Text provided:
# # #

# Urine Gone -



## ahappystamper (May 13, 2005)

I saw this on an info-mercial and was wondering if it really works. I know Scooby peed on my carpet in our bedroom because I woke up & smelled it. (eewwwww







) So does this stuff work or has something else worked better for you? One thing I hate is for our fairly new carpet to smell like puppy pee!!


----------



## LexiAndNikkisMom (Apr 13, 2004)

I've been on the search for a good cleaner and right now I'm using some dual action carpet spray and this shammy thing I got at the state fair. What I do is get the shammy wet first and then wring out the water from it so that it is just damp. I fold it into 4ths and then put it on top of the wet spot. I don't put any pressure on it at first. I leave it there for a minute or two. I then put a little pressure on it for another 30 seconds or so. This usually pulls up all of the urine from the carpet. After this I spray it with the carpet cleaner. I need to check it with the blacklight but so far it is working really well for me.


----------



## hambys97 (Feb 25, 2005)

Don't waste your money! I ordered some, and first it was on backorder for about a month. Though when I ordered there was no mention of that. Then all I received when my order should have been there was a yellow post card telling me it was on backorder. Then...it doesn't work any better than anything else I've tried. The best thing that has worked for me I got at WalMart. I think the name is Kidz n Petz or something like that. I used it in my steamcleaner, then after giving it some time to dry I also sprayed with Febreze, and 2 days later, I still haven't gotten even a whiff of urine. I'm keeping my fingers crossed.

# # #

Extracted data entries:
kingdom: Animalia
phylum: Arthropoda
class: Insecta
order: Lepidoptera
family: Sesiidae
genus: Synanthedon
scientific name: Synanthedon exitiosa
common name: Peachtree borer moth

# # #

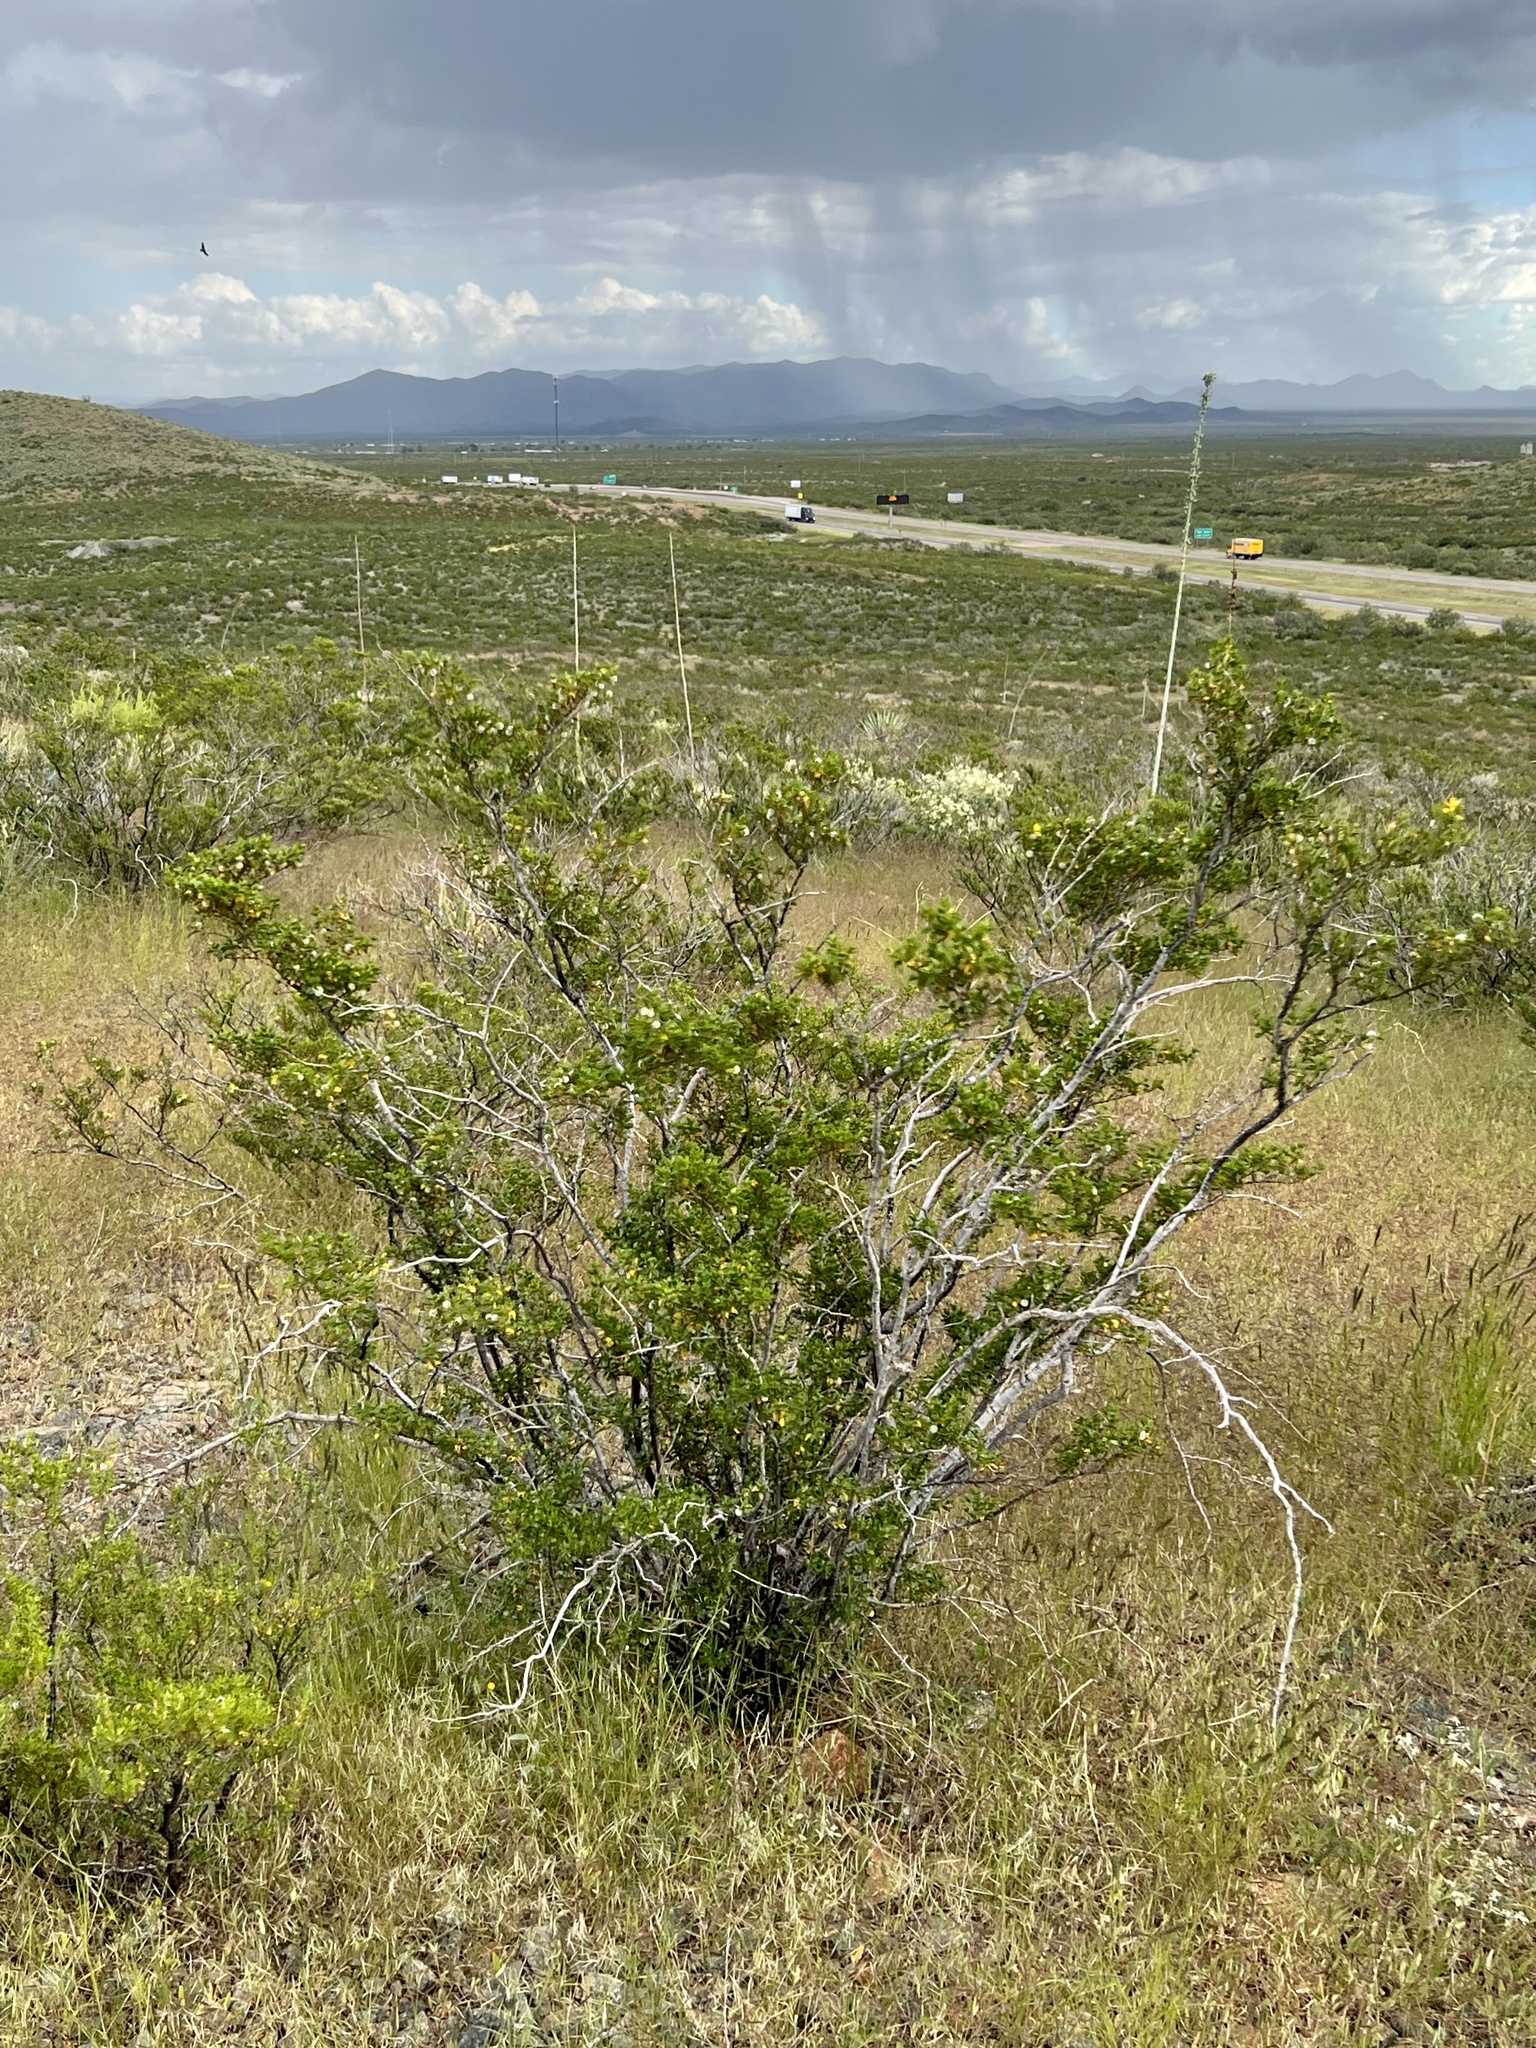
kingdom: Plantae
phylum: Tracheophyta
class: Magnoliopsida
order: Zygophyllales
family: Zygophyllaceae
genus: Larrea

# # #

Written instruction: From the forum thread about Urine Gone, write out the stretch from "## hambys97 (Feb" through "my fingers crossed.".

Solved exercise:
## hambys97 (Feb 25, 2005)

Don't waste your money! I ordered some, and first it was on backorder for about a month. Though when I ordered there was no mention of that. Then all I received when my order should have been there was a yellow post card telling me it was on backorder. Then...it doesn't work any better than anything else I've tried. The best thing that has worked for me I got at WalMart. I think the name is Kidz n Petz or something like that. I used it in my steamcleaner, then after giving it some time to dry I also sprayed with Febreze, and 2 days later, I still haven't gotten even a whiff of urine. I'm keeping my fingers crossed.